The UK government lifted a moratorium on fracking in England on Thursday, in a bid to boost local fossil fuel production amid a deepening energy crisis.
Prime Minister-elect Liz Truss announced in her first days in office that she would reverse a 2019 ban on hydraulic fracturing, the drilling process that extracts fossil fuels deep underground by breaking shale.
Truss said it was “vital” to secure Britain’s energy supply, which has been cut following Russia’s invasion of Ukraine. As a result of the supply shortage, the country’s energy regulator has warned that energy bills will jump by 80% this winter.

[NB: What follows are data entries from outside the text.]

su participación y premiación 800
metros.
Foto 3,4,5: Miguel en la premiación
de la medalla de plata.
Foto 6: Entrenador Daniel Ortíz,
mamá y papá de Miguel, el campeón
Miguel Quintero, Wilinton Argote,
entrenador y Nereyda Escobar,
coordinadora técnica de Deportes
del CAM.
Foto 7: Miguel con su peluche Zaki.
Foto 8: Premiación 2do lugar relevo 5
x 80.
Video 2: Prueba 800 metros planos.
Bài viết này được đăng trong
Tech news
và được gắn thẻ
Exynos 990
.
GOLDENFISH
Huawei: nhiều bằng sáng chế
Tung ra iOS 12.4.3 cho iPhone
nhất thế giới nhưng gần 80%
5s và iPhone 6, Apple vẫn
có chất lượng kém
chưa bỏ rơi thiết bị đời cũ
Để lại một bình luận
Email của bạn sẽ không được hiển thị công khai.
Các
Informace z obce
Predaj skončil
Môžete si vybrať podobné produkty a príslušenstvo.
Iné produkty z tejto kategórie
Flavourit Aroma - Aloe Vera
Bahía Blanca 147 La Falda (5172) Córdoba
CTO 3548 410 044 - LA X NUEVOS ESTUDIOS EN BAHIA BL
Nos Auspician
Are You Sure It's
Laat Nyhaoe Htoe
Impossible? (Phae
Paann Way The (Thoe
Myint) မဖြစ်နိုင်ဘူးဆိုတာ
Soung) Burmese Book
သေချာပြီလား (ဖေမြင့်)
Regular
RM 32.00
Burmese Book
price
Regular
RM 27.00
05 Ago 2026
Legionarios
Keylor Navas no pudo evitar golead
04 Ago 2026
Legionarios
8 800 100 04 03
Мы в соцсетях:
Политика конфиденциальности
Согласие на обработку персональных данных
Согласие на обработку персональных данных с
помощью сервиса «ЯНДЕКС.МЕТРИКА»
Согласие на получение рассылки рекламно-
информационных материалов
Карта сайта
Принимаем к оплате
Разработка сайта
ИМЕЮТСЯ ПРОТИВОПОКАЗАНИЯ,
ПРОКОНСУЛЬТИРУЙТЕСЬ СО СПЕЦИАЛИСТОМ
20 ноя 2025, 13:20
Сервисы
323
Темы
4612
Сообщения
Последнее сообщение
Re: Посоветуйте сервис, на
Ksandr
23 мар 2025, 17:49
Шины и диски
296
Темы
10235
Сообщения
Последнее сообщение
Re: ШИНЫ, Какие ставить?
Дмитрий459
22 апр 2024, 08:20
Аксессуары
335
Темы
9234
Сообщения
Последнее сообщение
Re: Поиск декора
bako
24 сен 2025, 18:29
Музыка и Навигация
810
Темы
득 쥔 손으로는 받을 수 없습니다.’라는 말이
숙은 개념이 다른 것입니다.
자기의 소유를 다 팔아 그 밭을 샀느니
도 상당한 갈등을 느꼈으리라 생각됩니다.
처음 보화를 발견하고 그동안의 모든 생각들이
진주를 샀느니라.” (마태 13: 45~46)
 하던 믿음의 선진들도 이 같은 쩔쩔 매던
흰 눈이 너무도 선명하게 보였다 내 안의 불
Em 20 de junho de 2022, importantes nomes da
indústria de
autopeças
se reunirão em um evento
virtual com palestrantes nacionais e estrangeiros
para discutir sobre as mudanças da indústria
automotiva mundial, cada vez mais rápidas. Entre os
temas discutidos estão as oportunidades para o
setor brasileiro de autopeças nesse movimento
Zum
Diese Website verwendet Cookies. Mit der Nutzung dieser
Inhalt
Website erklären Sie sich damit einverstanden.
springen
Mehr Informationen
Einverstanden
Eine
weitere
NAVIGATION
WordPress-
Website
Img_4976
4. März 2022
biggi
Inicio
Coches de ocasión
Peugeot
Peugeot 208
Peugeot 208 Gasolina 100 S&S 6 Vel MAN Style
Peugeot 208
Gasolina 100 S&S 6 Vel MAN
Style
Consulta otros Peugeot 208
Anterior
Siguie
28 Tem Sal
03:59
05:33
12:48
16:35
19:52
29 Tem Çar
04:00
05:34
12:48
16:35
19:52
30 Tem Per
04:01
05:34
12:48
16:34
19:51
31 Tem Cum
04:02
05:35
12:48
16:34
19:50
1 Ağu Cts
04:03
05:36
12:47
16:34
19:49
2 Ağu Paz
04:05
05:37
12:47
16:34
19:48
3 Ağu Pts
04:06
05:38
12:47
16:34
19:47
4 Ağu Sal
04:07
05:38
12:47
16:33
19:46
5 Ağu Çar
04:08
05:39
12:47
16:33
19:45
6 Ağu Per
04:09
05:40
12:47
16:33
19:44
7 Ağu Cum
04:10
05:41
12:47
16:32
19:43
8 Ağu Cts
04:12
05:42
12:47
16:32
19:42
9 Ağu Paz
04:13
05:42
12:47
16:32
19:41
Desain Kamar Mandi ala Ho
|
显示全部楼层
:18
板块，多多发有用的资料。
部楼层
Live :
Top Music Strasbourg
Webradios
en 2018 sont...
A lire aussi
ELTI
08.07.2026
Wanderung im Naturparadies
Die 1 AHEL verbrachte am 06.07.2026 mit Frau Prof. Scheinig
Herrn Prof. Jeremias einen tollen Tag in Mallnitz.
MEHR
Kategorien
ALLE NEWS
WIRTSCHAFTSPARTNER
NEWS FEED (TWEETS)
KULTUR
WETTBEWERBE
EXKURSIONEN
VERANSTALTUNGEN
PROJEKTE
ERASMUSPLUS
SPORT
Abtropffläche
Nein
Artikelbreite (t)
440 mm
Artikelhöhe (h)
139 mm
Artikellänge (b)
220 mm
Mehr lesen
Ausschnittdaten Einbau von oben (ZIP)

But fracking has long been opposed by environmental groups and communities because of the damage it can cause to the environment. They say it can cause earthquakes, pollute water and emit greenhouse gases that contribute to climate change.
The moratorium in England came into effect after several earthquakes were reported near the UK’s only active fracking site, in Lancashire, England. Nearly 200 locals reported damage to their homes, and the industry regulator said it was impossible to predict the magnitude of the earthquake the drilling could cause.
British Business and Energy Secretary Jacob Rees-Mogg dismissed the concerns as “hysteria” saying the “horror stories have been debunked time and time again”.
But he faced a furious backlash from MPs on both sides of the aisle, who accused the Conservative government of breaking its own 2019 manifesto promise to maintain a ban on fracking until the practice was scientifically proven to be safe.
On the same day, the British Geological Survey (BGS) published a report, commissioned by the government, which concluded that it “remains a challenge” to assess the seismic effect fracking could have on the country.
The government said local communities would be consulted before new fracking sites were approved, but did not specify how local support would be measured or how the consultation would take place.